Page:
★ ★ ★
This article is a gallery of the flags of the principal subdivisions of the countries and territories of Oceania.  For purposes of this article, Oceania is taken to comprise Australasia, Melanesia, Micronesia and Polynesia.

The principal subdivisions are generally the ones that are identified as first-order subdivisions under the ISO 3166-2 coding scheme.  If a country has no such first-order subdivisions, but has second-order subdivisions that have their own official flags, then the flags of those second-order subdivisions are given here.

This gallery includes only current official flags.  For historical or non-official flags of any particular country or territory (if any), see the main article for that country or territory.

Unless indicated otherwise, information on each country has been taken from the World Factbook, as updated through July 11, 2016 (for which see the External Links section, below).

Australasia

Australia

Australia comprises six states and two territories, as well as several dependant islands located in the Indian and Pacific oceans.

The official flag for each of the six states consists of the Australian national flag, but with the stars removed and replaced with the state's coat of arms.

Most of the dependent areas (sometimes called the "external territories") have no official flag of their own and instead use the Australian national flag.  Three external territories do have their own official flags–Christmas Island, Cocos (Keeling) Islands, and Norfolk Island.

States

Territories

Dependent areas

New Zealand

New Zealand has sixteen first-level administrative subdivisions.  Eleven of them are governed by regional authorities; the other five are governed by unitary authorities (which combine the roles of regional and territorial governance).  The Chatham Islands lie outside any of the sixteen regions, but collectively possess some of the governing authority of a region.  Most of these seventeen authorities have not adopted official flags.

The Realm of New Zealand includes two non-self-governing territories, one of which (Tokelau) has its own official flag.  The other, the Ross Dependency, does not.  It also includes the two island nations that are in free association with New Zealand–the Cook Islands and Niue.  Their official flags are shown here.

Regions

Non-self-governing territories

Nations in free association with New Zealand

Melanesia

Fiji

Fiji is subdivided into fourteen provinces, which are loosely aggregated into four "divisions".  There is also a self-governing dependency, Rotuma.  None of these administrative units has adopted an official flag.

French collectivities in Melanesia

One of France's overseas regions is located in Melanesia.  This region is New Caledonia, which is a special-status collectivity of France.  It has a flag that shares its official status with that of the French tricolor.

New Caledonia

New Caledonia is a special-status collectivity of France, divided administratively into three provinces.  Each has its own official flag.

Indonesia

The administration of Indonesia is divided amongst 34 provinces, four of which are located in Melanesia (the others are located in Southeast Asia).  The four Melanesian provinces are Maluku, North Maluku, Papua and West Papua.  It is unclear whether any of these provinces has adopted an official flag.

Papua New Guinea

Papua New Guinea is divided into twenty provinces plus a national capital district (i.e., Port Moresby) and Bougainville, an autonomous region.  Each has its own official flag.

Provinces

Districts and autonomous regions

Vanuatu

Vanuatu is divided administratively into six provinces.  Each province has its own official flag.

Micronesia

Federated States of Micronesia

The Federated States of Micronesia is a federal republic that has entered into a compact of free association with the United States.  It has four states, each of which has its own official flag.
★ ★ ★
Exercise goal: Proceed with the article above on the flags of Oceania's subdivisions, picking up right after its final sentence.

Data listing:
★ ★ ★
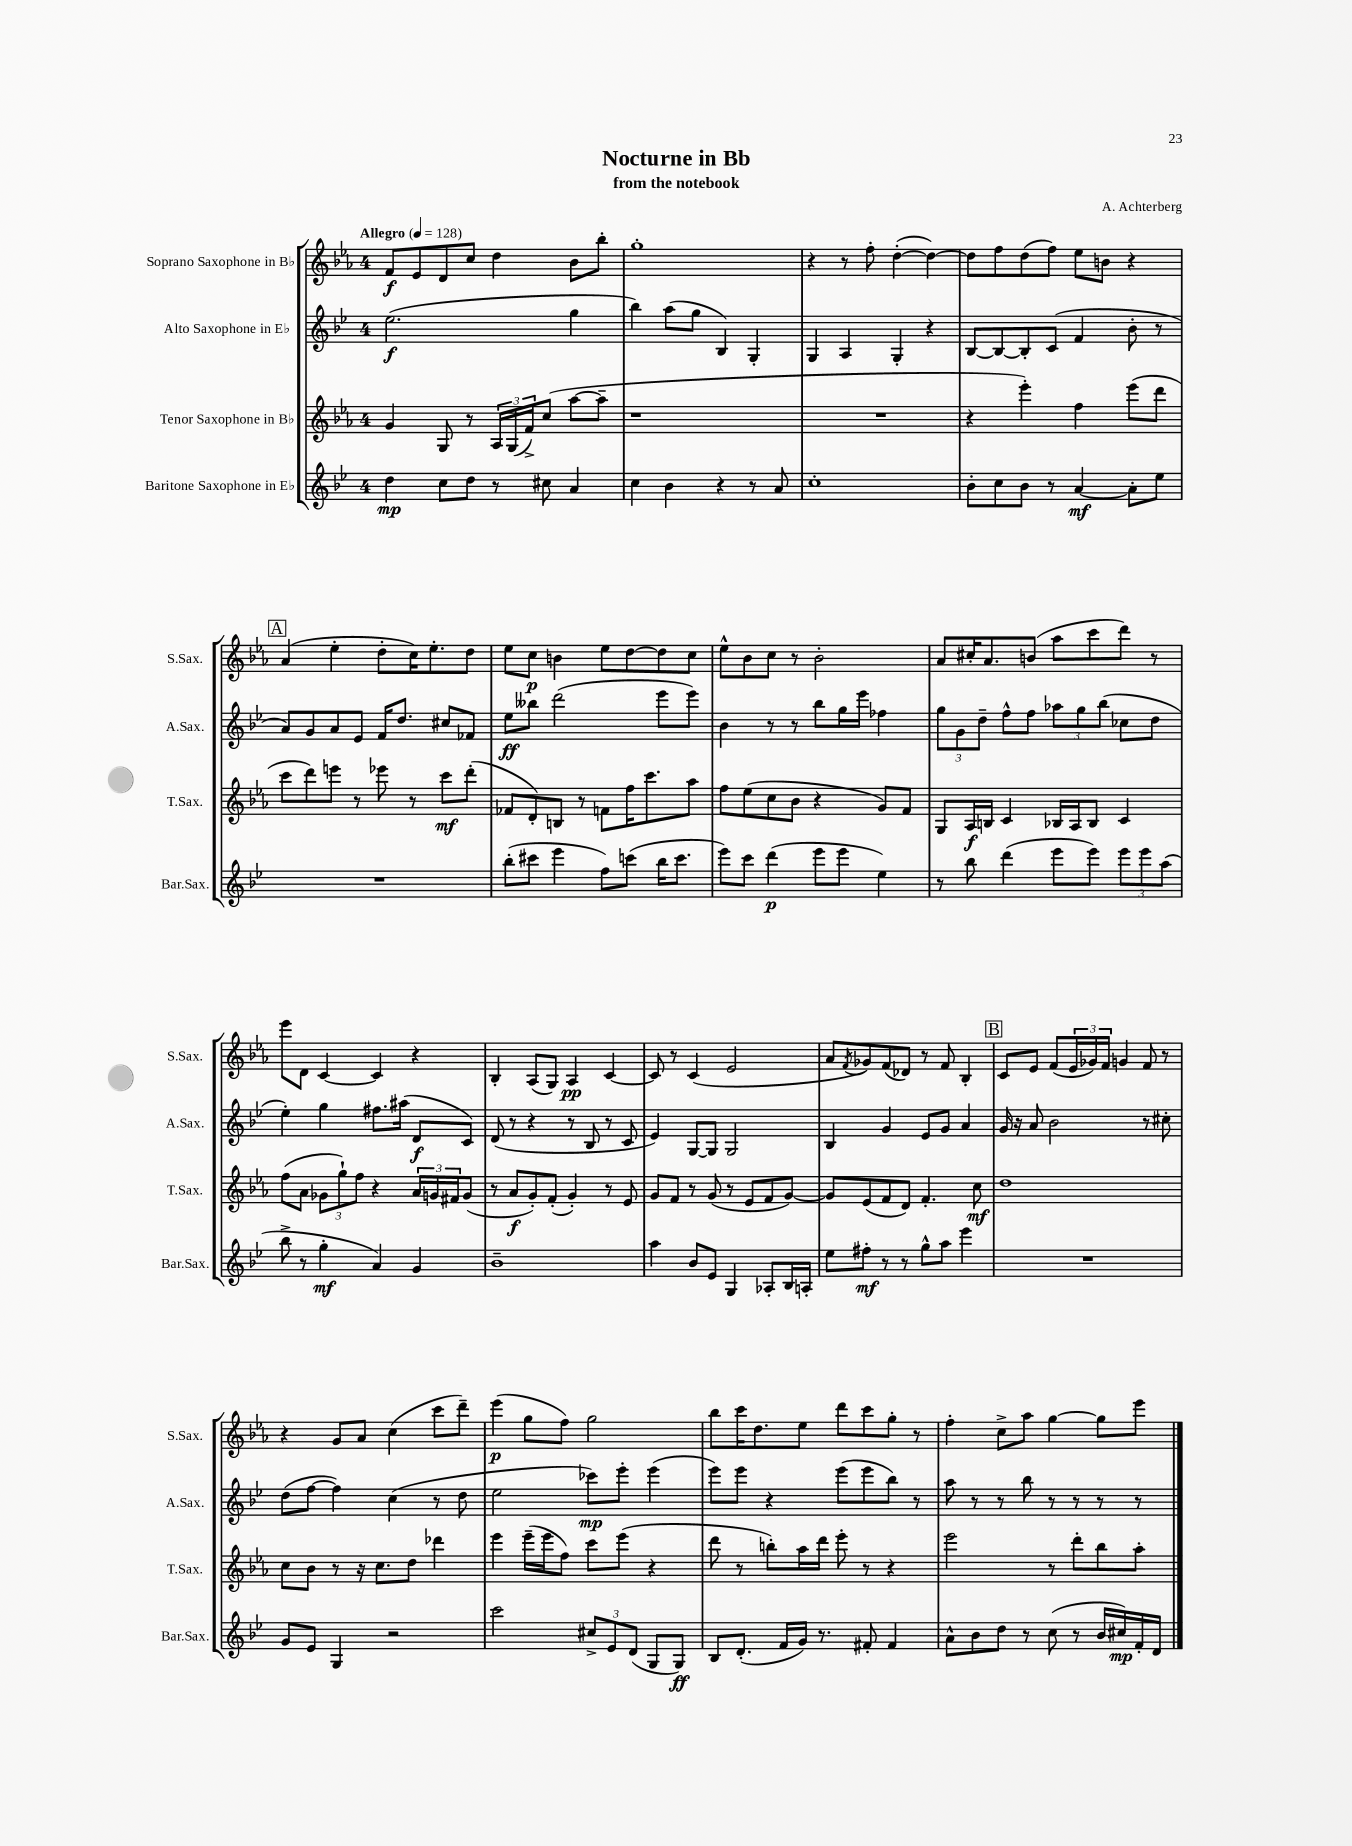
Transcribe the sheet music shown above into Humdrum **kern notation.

**kern	**dynam	**kern	**dynam	**kern	**dynam	**kern	**dynam
*part4	*part4	*part3	*part3	*part2	*part2	*part1	*part1
*staff4	*staff4	*staff3	*staff3	*staff2	*staff2	*staff1	*staff1
*I"Baritone Saxophone in E♭	*	*I"Tenor Saxophone in B♭	*	*I"Alto Saxophone in E♭	*	*I"Soprano Saxophone in B♭	*
*I'Bar.Sax.	*	*I'T.Sax.	*	*I'A.Sax.	*	*I'S.Sax.	*
*clefG2	*	*clefG2	*	*clefG2	*	*clefG2	*
*k[b-e-]	*	*k[b-e-a-]	*	*k[b-e-]	*	*k[b-e-a-]	*
*M4/4	*	*M4/4	*	*M4/4	*	*M4/4	*
*MM128	*	*MM128	*	*MM128	*	*MM128	*
=1	=1	=1	=1	=1	=1	=1	=1
!	!	!	!	!	!	!LO:TX:a:B:t=Allegro	!
4dd\	mp	4g/	.	(2.ee-\	f	8f/L	f
.	.	.	.	.	.	8e-/	.
8cc\L	.	8G/	.	.	.	8d/	.
8dd\J	.	8r	.	.	.	8cc/J	.
8r	.	24A-/LL	.	.	.	4dd\	.
.	.	(24G/	.	.	.	.	.
.	.	24f^/J)	.	.	.	.	.
8cc#X\	.	(8cc/J	.	.	.	.	.
4a/	.	[8aa-\L	.	4gg\	.	8b-\L	.
.	.	8aa-~\J]	.	.	.	8bb-'\J	.
=2	=2	=2	=2	=2	=2	=2	=2
4cc\	.	1r	.	4bb-\)	.	1gg'	.
4b-\	.	.	.	(8aa\L	.	.	.
.	.	.	.	8gg\J	.	.	.
4r	.	.	.	4B-/)	.	.	.
8r	.	.	.	4G'/	.	.	.
8a/	.	.	.	.	.	.	.
=3	=3	=3	=3	=3	=3	=3	=3
1cc'	.	1r	.	4G/	.	4r	.
.	.	.	.	4A/	.	8r	.
.	.	.	.	.	.	8ff'\	.
.	.	.	.	4G'/	.	([4dd'\	.
.	.	.	.	4r	.	4dd\_)	.
=4	=4	=4	=4	=4	=4	=4	=4
8b-'\L	.	4r	.	[8B-/L	.	8dd\L]	.
8cc\	.	.	.	8B-/_	.	8ff\	.
8b-\J	.	4eee-'\)	.	8B-'/]	.	(8dd\	.
8r	.	.	.	(8c/J	.	8ff\J)	.
[4a/	mf	4ff\	.	4f/	.	8ee-\L	.
.	.	.	.	.	.	8bn\J	.
8a'\L]	.	(8eee-\L	.	8b-'\	.	4r	.
8ee-\J	.	8ddd\J	.	8r	.	.	.
!!LO:LB:g=z
!!LO:REH:place=s1:t=A
=5	=5	=5	=5	=5	=5	=5	=5
1r	.	8ccc\L	.	8a/L)	.	(4a-/	.
.	.	8ddd\)	.	8g/	.	.	.
.	.	8eeen\J	.	8a/	.	4ee-'\	.
.	.	8r	.	8e-/J	.	.	.
.	.	8eee-X\	.	16f/KL	.	8dd'\L	.
.	.	.	.	8.dd/J	.	.	.
.	.	8r	.	.	.	16cc\K)	.
.	.	.	.	.	.	8.ee-'\	.
.	.	8ccc\L	mf	8cc#X/L	.	.	.
.	.	(8ddd'\J	.	8f-X/J	.	8dd\J	.
=6	=6	=6	=6	=6	=6	=6	=6
(8bb-'\L	.	8f-X/L	.	8ee-\L	ff	8ee-\L	.
8ccc#X\J	.	8d'/)	.	8bb--X\J	.	8cc\J	p
4eee-\	.	8Bn/J	.	(2ddd\	.	4bn\	.
.	.	8r	.	.	.	.	.
8ff\L)	.	8fn\L	.	.	.	8ee-\L	.
(8cccn\J	.	16ff\K	.	.	.	[8dd\	.
.	.	8.ccc\	.	.	.	.	.
16bb-\KL	.	.	.	8eee-\L	.	8dd\]	.
8.ccc\J	.	.	.	.	.	.	.
.	.	8aa-\J	.	8eee-\J)	.	8cc\J	.
=7	=7	=7	=7	=7	=7	=7	=7
8eee-\L)	.	8ff\L	.	4b-\	.	8ee-^^\L	.
8ccc\J	.	(8ee-\	.	.	.	8b-\	.
(4ddd\	p	8cc\	.	8r	.	8cc\J	.
.	.	8b-\J	.	8r	.	8r	.
8eee-\L	.	4r	.	8bb-\L	.	2b-'\	.
8eee-\J	.	.	.	16gg\L	.	.	.
.	.	.	.	16eee-\JJ	.	.	.
4ee-\)	.	8g/L)	.	4ff-X\	.	.	.
.	.	8f/J	.	.	.	.	.
=8	=8	=8	=8	=8	=8	=8	=8
8r	.	8G/L	.	12gg\L	.	8a-/L	.
.	.	.	.	12g\	.	.	.
8bb-\	.	16A-/L	f	.	.	16cc#X'/K	.
.	.	.	.	12dd~\J	.	.	.
.	.	16Bn/JJ	.	.	.	8.a-/	.
(4ddd\	.	4c/	.	8ff^^\L	.	.	.
.	.	.	.	8ff\J	.	(8bn/J	.
8eee-\L	.	16B-X/LL	.	12aa-X\L	.	8aa-\L	.
.	.	16A-/J	.	.	.	.	.
.	.	.	.	12gg\	.	.	.
8eee-\J)	.	8B-/J	.	.	.	8ccc\	.
.	.	.	.	(12bb-\J	.	.	.
12eee-\L	.	4c/	.	8cc-X\L	.	8ddd\J)	.
12eee-\	.	.	.	.	.	.	.
.	.	.	.	8dd\J	.	8r	.
(12aa\J	.	.	.	.	.	.	.
!!LO:LB:g=z
=9	=9	=9	=9	=9	=9	=9	=9
8bb-^\	.	(8ff\L	.	4ee-'\)	.	8eee-\L	.
8r	.	8a-\J	.	.	.	8d\J	.
4gg'\	mf	12g-X\L	.	4gg\	.	[4c/	.
.	.	12gg`\)	.	.	.	.	.
.	.	12ff\J	.	.	.	.	.
4a/)	.	4r	.	8.ff#X\L	.	4c/]	.
.	.	.	.	(16aa#X\Jk	.	.	.
4g/	.	24a-/LL	.	8d/L	f	4r	.
.	.	24gn/	.	.	.	.	.
.	.	24f#X/J	.	.	.	.	.
.	.	(8g/J	.	8c/J)	.	.	.
=10	=10	=10	=10	=10	=10	=10	=10
1b-~	.	8r	.	(8d/	.	4B-'/	.
.	.	8a-/L	f	8r	.	.	.
.	.	8g'/)	.	4r	.	(8A-/L	.
.	.	(8f'/J	.	.	.	8G/J)	.
.	.	4g'/)	.	8r	.	4A-/	pp
.	.	.	.	8B-/	.	.	.
.	.	8r	.	8r	.	[4c/	.
.	.	8e-/	.	8c/	.	.	.
=11	=11	=11	=11	=11	=11	=11	=11
4aa\	.	8g/L	.	4e-/)	.	8c/]	.
.	.	8f/J	.	.	.	8r	.
8b-/L	.	8r	.	[8G/L	.	(4c/	.
8e-/J	.	(8g/	.	8G/J]	.	.	.
4G/	.	8r	.	2G/	.	2e-/	.
.	.	8e-/L	.	.	.	.	.
8A-X'/L	.	8f/	.	.	.	.	.
16B-/L	.	[8g/J)	.	.	.	.	.
16An'/JJ	.	.	.	.	.	.	.
=12	=12	=12	=12	=12	=12	=12	=12
8ee-\L	.	8g/L]	.	4B-/	.	8a-/L	.
.	.	.	.	.	.	8qf/	.
8ff#X'\J	mf	(8e-/	.	.	.	8g-X/)	.
8r	.	8f/	.	4g/	.	(8f/	.
8r	.	8d/J)	.	.	.	8d-X/J)	.
8gg^^\L	.	4.f'/	.	8e-/L	.	8r	.
8aa\J	.	.	.	8g/J	.	8f/	.
4eee-\	.	.	.	4a/	.	4B-'/	.
.	.	8cc\	mf	.	.	.	.
!!LO:REH:place=s1:t=B
=13	=13	=13	=13	=13	=13	=13	=13
1r	.	1dd	.	16g/	.	8c/L	.
.	.	.	.	16r	.	.	.
.	.	.	.	8a/	.	8e-/J	.
.	.	.	.	2b-\	.	(8f/L	.
.	.	.	.	.	.	24e-/L	.
.	.	.	.	.	.	24g-X/)	.
.	.	.	.	.	.	24f/JJ	.
.	.	.	.	.	.	4gn/	.
.	.	.	.	8r	.	8f/	.
.	.	.	.	8cc#X'\	.	8r	.
!!LO:LB:g=z
=14	=14	=14	=14	=14	=14	=14	=14
8g/L	.	8cc\L	.	(8dd\L	.	4r	.
8e-/J	.	8b-\J	.	[8ff\J	.	.	.
4G/	.	8r	.	4ff\])	.	8g/L	.
.	.	16r	.	.	.	8a-/J	.
.	.	8.cc\L	.	.	.	.	.
2r	.	.	.	(4cc\	.	(4cc\	.
.	.	8dd\J	.	.	.	.	.
.	.	4ddd-X\	.	8r	.	8ccc\L	.
.	.	.	.	8dd\	.	8ddd~\J)	.
=15	=15	=15	=15	=15	=15	=15	=15
2ccc\	.	4eee-\	.	2ee-\	.	(4eee-\	p
.	.	(16eee-~\LL	.	.	.	8gg\L	.
.	.	16eee-\J	.	.	.	.	.
.	.	8ff\J)	.	.	.	8ff\J)	.
12cc#X^/L	.	8ccc\L	.	8ccc-X\L)	mp	2gg\	.
12e-/	.	.	.	.	.	.	.
.	.	(8eee-\J	.	8eee-'\J	.	.	.
(12d/J	.	.	.	.	.	.	.
8G/L	.	4r	.	(4eee-\	.	.	.
8G/J)	ff	.	.	.	.	.	.
=16	=16	=16	=16	=16	=16	=16	=16
8B-/L	.	8ddd\	.	8eee-\L)	.	8bb-\L	.
(8.d'/J	.	8r	.	8eee-\J	.	16ccc\K	.
.	.	.	.	.	.	8.dd\	.
.	.	8bbn'\L)	.	4r	.	.	.
16f/LL	.	.	.	.	.	.	.
16g/JJ)	.	16aa-\L	.	.	.	8ee-\J	.
8.r	.	16ddd\JJ	.	.	.	.	.
.	.	8eee-'\	.	(8eee-\L	.	8ddd\L	.
8f#X'/	.	8r	.	8eee-\	.	8ccc\	.
4f#/	.	4r	.	8bb-\J)	.	8gg'\J	.
.	.	.	.	8r	.	8r	.
=17	=17	=17	=17	=17	=17	=17	=17
8a^^\L	.	2eee-\	.	8aa\	.	4ff'\	.
8b-\	.	.	.	8r	.	.	.
8dd\J	.	.	.	8r	.	8cc^\L	.
8r	.	.	.	8bb-\	.	8aa-\J	.
(8cc\	.	8r	.	8r	.	[4gg\	.
8r	.	8ddd'\L	.	8r	.	.	.
16b-/LL	.	8bb-\	.	8r	.	8gg\L]	.
16cc#X/)	mp	.	.	.	.	.	.
16f'/	.	8aa-'\J	.	8r	.	8eee-\J	.
16d/JJ	.	.	.	.	.	.	.
==	==	==	==	==	==	==	==
*-	*-	*-	*-	*-	*-	*-	*-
★ ★ ★
Task result:
Guam
Guam is a self-governing territory of the United States.  It has no first-order administrative divisions.

Kiribati

Although Kiribati is split geographically into three areas (the Gilbert Islands, the Line Islands and the Phoenix Islands), these geographic divisions are not used for administration.  Administrative units exist at the district and island levels, but none are first-order administrative subdivisions.

Marshall Islands
The Marshall Islands is a federal republic that has entered into a compact of free association with the United States.  There are no first-order administrative subdivisions.

Nauru

Nauru is divided into fourteen administrative districts, none of which has an official flag.

Northern Mariana Islands
The Northern Mariana Islands are a self-governing territory of the United States.  There are no first-order administrative subdivisions.

Palau

Palau is a republic that has entered into a compact of free association with the United States.  It is composed of sixteen states, each of which has its own official flag.

United States in Micronesia

The United States has three territories in Micronesia.  Two of them (Guam and the Northern Mariana Islands) are self-governing and have their own official flags.  The third (Wake Island) is not self-governing and uses the flag of the United States as its official flag.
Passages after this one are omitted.